Aquellos caballos resultaron nuevamente útiles en la huida, les alejaron de la fortaleza a gran velocidad y sin apenas dejar rastro. El séquito de Munro les recogió una hora después en las coordenadas convenidas.
Mientras ascendían hacia la órbita del planeta donde esperaba su nave, la inquisidora sacó aquella mitad del artefacto, pudo adivinar algunas runas inscritas en su superficie, pero era un problema para otro día.

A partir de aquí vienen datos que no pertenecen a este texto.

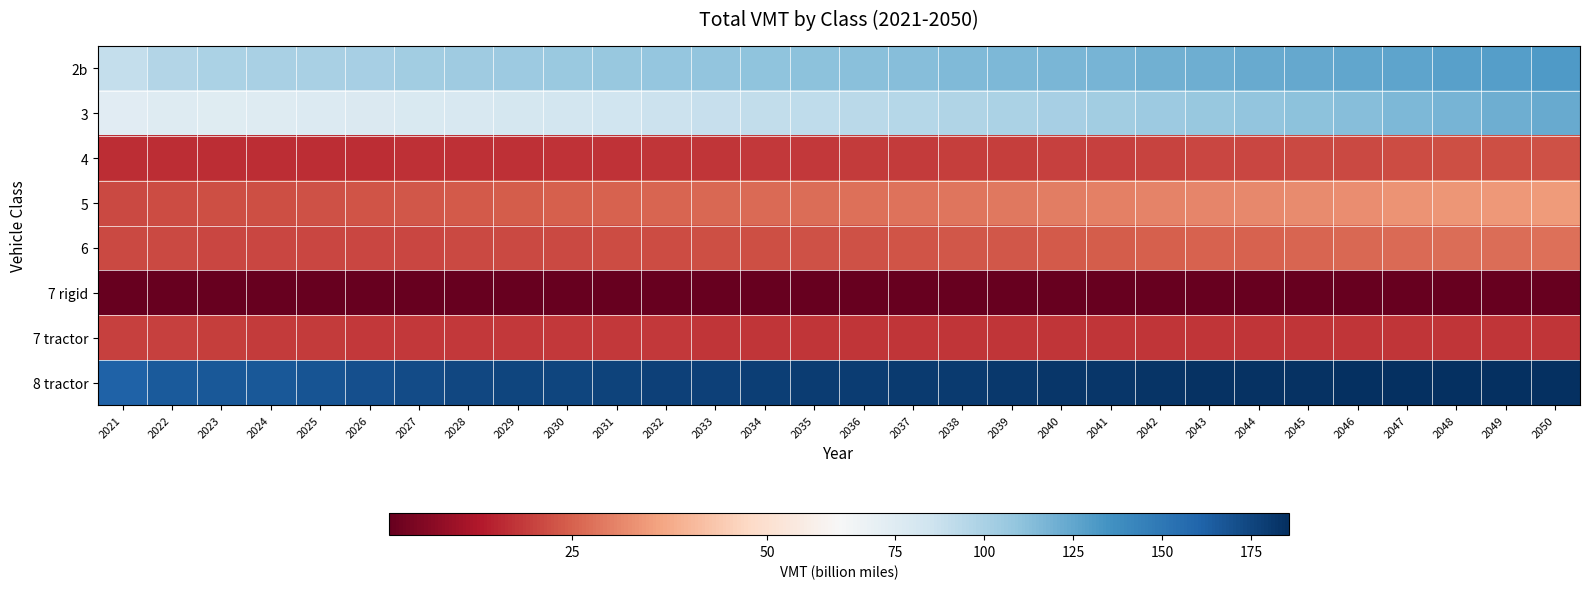

Reading left to right, list all the values displayed in this chart.

2b: 2021=89.4	2022=96.0	2023=98.8	2024=100.1	2025=100.5	2026=101.4	2027=102.8	2028=104.2	2029=105.5	2030=106.6	2031=107.4	2032=108.3	2033=109.4	2034=110.4	2035=111.4	2036=112.5	2037=113.5	2038=114.6	2039=115.9	2040=117.0	2041=118.3	2042=119.7	2043=121.1	2044=122.5	2045=123.7	2046=125.0	2047=126.3	2048=127.8	2049=129.2	2050=130.6
3: 2021=73.5	2022=75.1	2023=74.7	2024=75.1	2025=76.2	2026=77.6	2027=78.8	2028=80.0	2029=81.1	2030=82.5	2031=84.2	2032=86.2	2033=88.1	2034=89.9	2035=91.8	2036=93.5	2037=95.4	2038=97.3	2039=99.1	2040=101.1	2041=103.2	2042=105.3	2043=107.3	2044=109.2	2045=111.2	2046=113.4	2047=115.8	2048=118.1	2049=120.5	2050=123.3
4: 2021=16.5	2022=16.8	2023=16.6	2024=16.5	2025=16.6	2026=16.7	2027=16.9	2028=17.1	2029=17.3	2030=17.4	2031=17.6	2032=17.9	2033=18.1	2034=18.3	2035=18.6	2036=18.7	2037=19.0	2038=19.2	2039=19.5	2040=19.7	2041=19.9	2042=20.2	2043=20.5	2044=20.8	2045=21.0	2046=21.3	2047=21.6	2048=21.8	2049=22.1	2050=22.5
5: 2021=21.2	2022=21.8	2023=21.9	2024=22.1	2025=22.4	2026=22.9	2027=23.3	2028=23.8	2029=24.2	2030=24.6	2031=25.0	2032=25.5	2033=26.0	2034=26.5	2035=27.0	2036=27.5	2037=28.0	2038=28.5	2039=29.0	2040=29.5	2041=30.1	2042=30.6	2043=31.2	2044=31.7	2045=32.1	2046=32.6	2047=33.1	2048=33.5	2049=34.0	2050=34.6
6: 2021=21.1	2022=21.2	2023=20.8	2024=20.5	2025=20.5	2026=20.6	2027=20.7	2028=20.9	2029=21.1	2030=21.2	2031=21.4	2032=21.7	2033=22.0	2034=22.2	2035=22.4	2036=22.7	2037=23.0	2038=23.3	2039=23.6	2040=23.9	2041=24.2	2042=24.6	2043=25.0	2044=25.4	2045=25.7	2046=26.0	2047=26.4	2048=26.8	2049=27.1	2050=27.6
7 rigid: 2021=1.6	2022=1.6	2023=1.5	2024=1.5	2025=1.5	2026=1.5	2027=1.5	2028=1.5	2029=1.5	2030=1.5	2031=1.5	2032=1.5	2033=1.5	2034=1.5	2035=1.5	2036=1.5	2037=1.5	2038=1.5	2039=1.5	2040=1.5	2041=1.5	2042=1.5	2043=1.5	2044=1.5	2045=1.5	2046=1.5	2047=1.5	2048=1.5	2049=1.5	2050=1.5
7 tractor: 2021=19.9	2022=19.8	2023=19.2	2024=18.9	2025=18.7	2026=18.6	2027=18.6	2028=18.5	2029=18.4	2030=18.3	2031=18.3	2032=18.2	2033=18.2	2034=18.1	2035=18.1	2036=18.0	2037=18.0	2038=18.0	2039=18.0	2040=18.0	2041=18.0	2042=18.0	2043=18.0	2044=18.0	2045=18.0	2046=17.9	2047=17.9	2048=17.9	2049=17.9	2050=17.9
8 tractor: 2021=161.5	2022=165.8	2023=166.0	2024=166.6	2025=168.2	2026=170.5	2027=172.4	2028=174.0	2029=175.0	2030=175.5	2031=176.1	2032=177.1	2033=177.8	2034=178.3	2035=179.0	2036=179.4	2037=180.0	2038=180.7	2039=181.3	2040=181.9	2041=182.6	2042=183.3	2043=184.0	2044=184.4	2045=184.6	2046=184.7	2047=184.9	2048=184.9	2049=185.1	2050=185.7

Ciro estaba vivo. Lev no se había apartado de su cuerpo inconsciente, y mantenía sus manos entrelazadas con las suyas. No parecía que el interrogador hubiera sufrido ningún daño físico, pero eso inquietaba más a la inquisidora. Pese a su agotamiento, sintió la obligación de hacer algo más, se lo debía a ambos tras tantos años de fiel servicio. Colocó los dedos sobre las sienes de su discípulo, y acercó su propia cabeza.

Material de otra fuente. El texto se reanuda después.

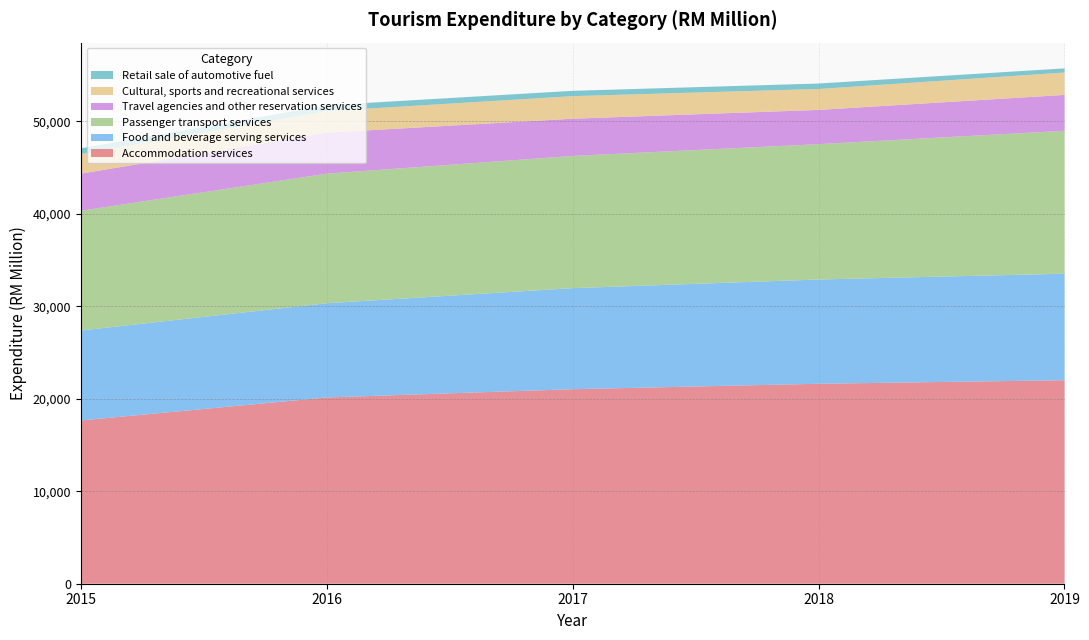

Reading left to right, what are all the values shown in this chart?

Accommodation services: 2015=17656.4	2016=20142.5	2017=21034.2	2018=21622.8	2019=22007.3
Food and beverage serving services: 2015=9727.4	2016=10190.2	2017=10928.0	2018=11274.1	2019=11517.1
Passenger transport services: 2015=12952.3	2016=14011.7	2017=14297.4	2018=14639.4	2019=15456.2
Travel agencies and other reservation services: 2015=4008.9	2016=4433.3	2017=4026.1	2018=3702.0	2019=3878.0
Cultural, sports and recreational services: 2015=2117.7	2016=2329.8	2017=2439.9	2018=2263.8	2019=2421.2
Retail sale of automotive fuel: 2015=622.1	2016=632.1	2017=575.2	2018=589.0	2019=447.7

Tanteó la oscuridad. Desgarró un fino velo de sombras. Una cacofonía de sonidos e imágenes acudieron en un destello que anegó todos sus sentidos. La impresión le hizo gritar. Apartó las manos y reculó unos pasos. ¿Qué había visto?
Lev no entendió, estaba a punto de preguntar cuando Ciro abrió los ojos. El interrogador se revolvió instintivamente hacia atrás, confuso, apartándose de las pesadillas en que se había sumido los últimos días. Tardó un momento en reconocer el lugar en el que se encontraba, su mirada era febril.
–¿Maestra? Lev. Por el emperador… Le he visto. He visto al cíclope. He visto a Magnus. Ya viene.